Over the past few days we have seen several people in the security industry called out for sexually harassing women at security conferences. They travel on their company dime and act somewhere between deeply inappropriate and committing sexual assault.
The community’s immediate laudable response has been to name, shame, and push to remove them from the industry. This practice has become known as “cancellation”.
A minority of the community decries this, claiming lack of due process. I am not sure what due process people want, but what I am sure of is cancellation works. It is a norm amongst small, insular communities looking for self-protection.
There is certainly room for more advanced techniques than “cancellation”, such as restorative justice, and for less transgressive inappropriateness people should be spoken to directly like the adults we are supposed to be.
I invite those of us with backgrounds in sociology to comment.
We would all benefit if the community evolves to normalize effective non-banishment justice. However, restorative justice doesn’t work with sociopaths, and the overlap between sociopaths and people who think nothing of violating personal and sexual boundaries is pretty high.
If you don’t want “cancellation” culture to become normative for fear of false accusations, there is an easy solution - stop letting abuse be normative.
If you want to be less public in your response, you can go to their employer’s HR department and inform them that their employee has been sexually harassing others on their company’s dime.
There are many people I wish we banished sooner. I would like to say that we were better about self-protection when the community was tighter-knit, but it isn’t true. Two decades ago we all watched John Draper’s actions, and even had a little rhyme about it.
We would warn young men... boys really, to stay the hell away from him, but that was and is a half-hearted intervention at best. I wish we were better than that back then.
In the @cDc_Pulpit we had to deal with a similar situation with one of our own. The pattern in the stories we heard was too consistent, and we peripherally knew at least one of the people who had the courage to speak out publicly.
We wish we had known sooner the kind of person he was, and the harm he was doing, and regret elevating the individual to a level of prominence that let him abuse more people.
When the @cDc_Pulpit cancelled a member, we asked victims of his behavior to consider going to the police. Many of us in the security community have a complicated relationship with law enforcement, for a boatload of personal and political reasons...
...both endogenous and exogenous to the subculture. Aaron Swartz was hounded by law enforcement until he took his own life.
Women rarely receive the benefit of the doubt, and when believed, they are asked what they were wearing, how many times they said “no” during the course of an assault, and why they didn’t speak up sooner.

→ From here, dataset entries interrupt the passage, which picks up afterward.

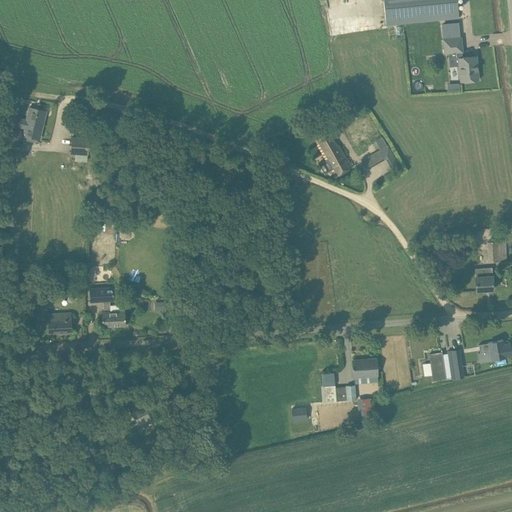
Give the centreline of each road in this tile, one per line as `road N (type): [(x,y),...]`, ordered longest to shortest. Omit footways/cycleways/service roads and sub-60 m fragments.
road 1 (unclassified): [(511,313),(0,353)]
road 2 (track): [(459,318),(395,228),(364,201),(163,120),(27,94)]
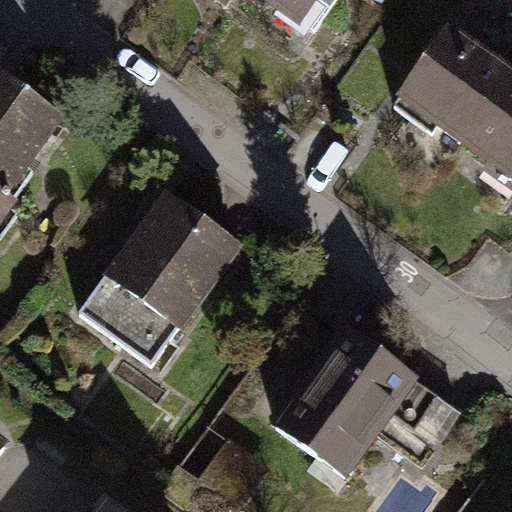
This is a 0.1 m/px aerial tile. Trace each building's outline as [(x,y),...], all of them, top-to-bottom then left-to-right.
[(247,0),(300,36),(324,0),(247,0)] [(511,83),(458,42),(407,110),(511,190),(511,83)] [(0,248),(74,146),(0,93),(0,248)] [(168,388),(249,265),(163,208),(81,331),(168,388)] [(421,403),(354,354),(284,448),(351,497),(421,403)] [(205,479),(189,469),(177,488),(215,511),(242,511),(270,468),(229,442),(205,479)] [(0,480),(11,466),(0,456),(0,480)]
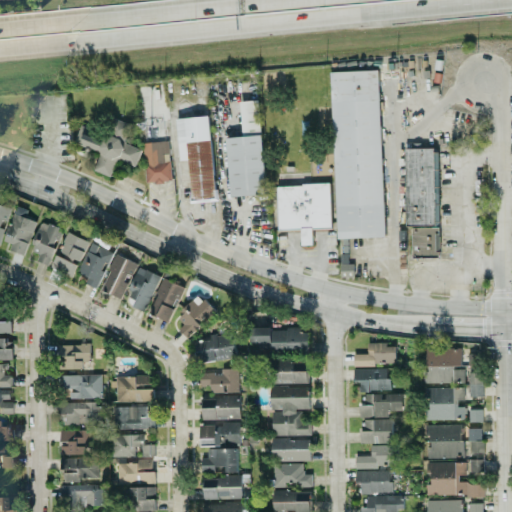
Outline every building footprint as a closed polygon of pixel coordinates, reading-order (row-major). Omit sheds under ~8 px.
[(379,70),(331,72),(336,239),(385,237),(379,70)] [(265,194),(259,100),(240,102),(242,136),(226,137),(230,196),(265,194)] [(176,118),(179,160),(188,160),(191,202),(215,200),(209,116),(176,118)] [(169,142),(143,142),(144,183),(170,182),(169,142)] [(434,148),(404,149),(406,225),(436,224),(434,148)] [(331,229),(330,184),(277,185),(279,231),(301,230),(301,245),(312,245),(312,229),(331,229)] [(0,242),(11,208),(0,204),(0,242)] [(3,241),(11,244),(9,250),(24,255),(36,221),(25,217),(28,210),(16,206),(3,241)] [(47,265),(63,230),(43,221),(30,250),(39,254),(37,260),(47,265)] [(412,258),(439,258),(439,228),(411,228),(412,258)] [(80,263),(88,240),(66,232),(58,255),(80,263)] [(87,284),(97,288),(112,251),(91,243),(78,272),(90,277),(87,284)] [(101,290),(120,299),(137,264),(115,254),(108,269),(110,270),(101,290)] [(51,267),(72,277),(77,265),(57,255),(51,267)] [(353,263),(340,264),(341,278),(354,277),(353,263)] [(159,276),(139,267),(124,303),(144,311),(159,276)] [(147,312),(167,322),(184,287),(164,278),(147,312)] [(172,321),(187,337),(214,312),(199,295),(172,321)] [(0,333),(11,333),(11,321),(0,321),(0,333)] [(310,351),(310,332),(301,332),(301,328),(251,327),(251,343),(258,343),(258,351),(310,351)] [(236,359),(233,334),(195,337),(197,362),(236,359)] [(0,359),(11,360),(12,348),(6,348),(6,338),(0,337),(0,359)] [(395,365),(395,343),(367,344),(368,354),(354,354),(354,365),(395,365)] [(83,369),(83,362),(90,362),(90,344),(58,345),(58,369),(83,369)] [(460,347),(424,349),(426,383),(463,382),(463,367),(461,367),(460,347)] [(467,366),(477,366),(477,354),(468,354),(467,366)] [(307,360),(271,362),(272,384),(308,383),(307,360)] [(0,387),(13,387),(12,375),(7,375),(6,365),(0,364),(0,387)] [(211,393),(238,392),(238,368),(221,369),(221,373),(202,373),(202,385),(211,385),(211,393)] [(354,369),(354,382),(358,382),(358,390),(389,390),(388,368),(354,369)] [(482,397),(482,372),(468,372),(468,396),(482,397)] [(101,374),(61,375),(62,389),(69,389),(69,398),(101,398),(101,374)] [(152,401),(152,375),(115,376),(116,402),(152,401)] [(309,386),(271,386),(270,410),(272,410),(272,434),(311,435),(311,424),(302,423),(302,409),(309,409),(309,386)] [(463,387),(424,387),(424,420),(464,419),(463,387)] [(0,413),(11,413),(11,388),(0,388),(0,413)] [(402,410),(401,393),(382,394),(382,393),(366,394),(366,405),(359,405),(359,418),(387,417),(387,411),(402,410)] [(202,419),(240,419),(240,396),(202,397),(202,419)] [(65,425),(100,424),(100,402),(59,403),(59,415),(64,415),(65,425)] [(147,406),(112,406),(113,428),(154,428),(153,416),(147,416),(147,406)] [(482,409),(468,409),(468,422),(482,422),(482,409)] [(360,443),(392,443),(391,419),(366,419),(366,428),(359,428),(360,443)] [(239,447),(239,421),(221,421),(221,425),(201,425),(201,446),(239,447)] [(425,459),(463,457),(461,424),(424,425),(425,459)] [(0,440),(10,441),(9,427),(0,426),(0,440)] [(481,428),(468,428),(468,453),(482,453),(481,428)] [(89,454),(88,430),(60,430),(60,441),(68,441),(68,446),(60,446),(60,454),(89,454)] [(111,457),(154,456),(154,442),(145,443),(145,434),(111,434),(111,457)] [(309,438),(271,439),(271,461),(310,460),(309,438)] [(370,445),(370,456),(355,456),(355,467),(397,466),(396,445),(370,445)] [(201,457),(202,471),(216,471),(216,467),(225,467),(225,472),(237,472),(236,448),(207,449),(207,456),(201,457)] [(64,480),(98,479),(98,457),(60,458),(61,470),(64,470),(64,480)] [(470,472),(483,472),(483,460),(469,460),(470,472)] [(117,461),(117,483),(154,483),(155,472),(151,472),(151,461),(117,461)] [(426,495),(483,495),(483,481),(465,481),(465,462),(425,462),(425,473),(430,473),(430,485),(426,485),(426,495)] [(274,464),(275,487),(312,486),(311,474),(302,474),(302,463),(274,464)] [(389,471),(355,470),(355,484),(360,484),(360,493),(392,493),(392,481),(389,481),(389,471)] [(204,499),(241,498),(241,476),(203,477),(204,499)] [(100,484),(60,485),(61,497),(72,497),(72,506),(101,506),(100,484)] [(133,511),(155,510),(155,486),(132,487),(133,511)] [(309,511),(310,491),(272,491),(271,511),(309,511)] [(361,511),(383,511),(384,511),(403,511),(403,495),(367,495),(367,507),(361,507),(361,511)] [(0,511),(13,511),(14,510),(5,510),(6,498),(0,498),(0,511)] [(463,511),(463,500),(427,500),(427,511),(463,511)] [(241,511),(241,501),(203,503),(203,511),(241,511)] [(483,511),(483,503),(469,503),(469,511),(483,511)]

Removal from a subculture does not protect the full society. People bounce from one subculture to another, using the same charisma that ingratiated themselves with one group to do so with another while keeping their rape-y tendencies.
I know of one person who behaved badly in a far away place in one subculture and repeated the behavior in ours after being shunned from the previous one.
We can’t expect members of other subcultures to dig through google records of ours in order to decide whether or not this person is trustworthy, and the only broader remediation we have is the authorities.
I personally know one person who pressed charges and it sounds so miserable. I am sorry for anyone who is a victim and has to endure the separate bullshit process of our legal system. I know it sucks, and I so wish the world was a different place.
If there is any tiny silver lining in this repeated nightmare it should be that if you are successful you may be preventing the same act happening to someone just like you.
To everyone I would say please treat others as you wish to be treated, or you hope that those you love dearly are treated. To those saying “cancellation” culture is inappropriate, I say work harder to make sure people don’t have to be cancelled in the first place.
In the meantime, keep the call-outs coming until sexual assault in the workplace and the conference space ends.
Finally, the prima donna behavior exhibited by so many in the security community has to stop. We aren’t that special. You are at a conference to see old friends, certainly, but you’re primarily there to do a job.
If sexual assault was all going on at a convention for traveling salespeople hawking shower curtain rings, we would all be screaming to have that person fired by their employer and thrown in jail instead of laughing at their antics.
Why we think it is more acceptable to turn a blind eye to the same behavior in our own backyard is beyond me.
PS: Many of the ideas here were formed after talking to a few friends who have been on the receiving end of mistreatment. I want you to know you are seen and heard, and I am not naming you for obvious reasons.
PPS: Knock it off with the little edgy meme groups ripping into women in the industry. You aren’t being funny - you are pushing the window of acceptable behavior towards assault.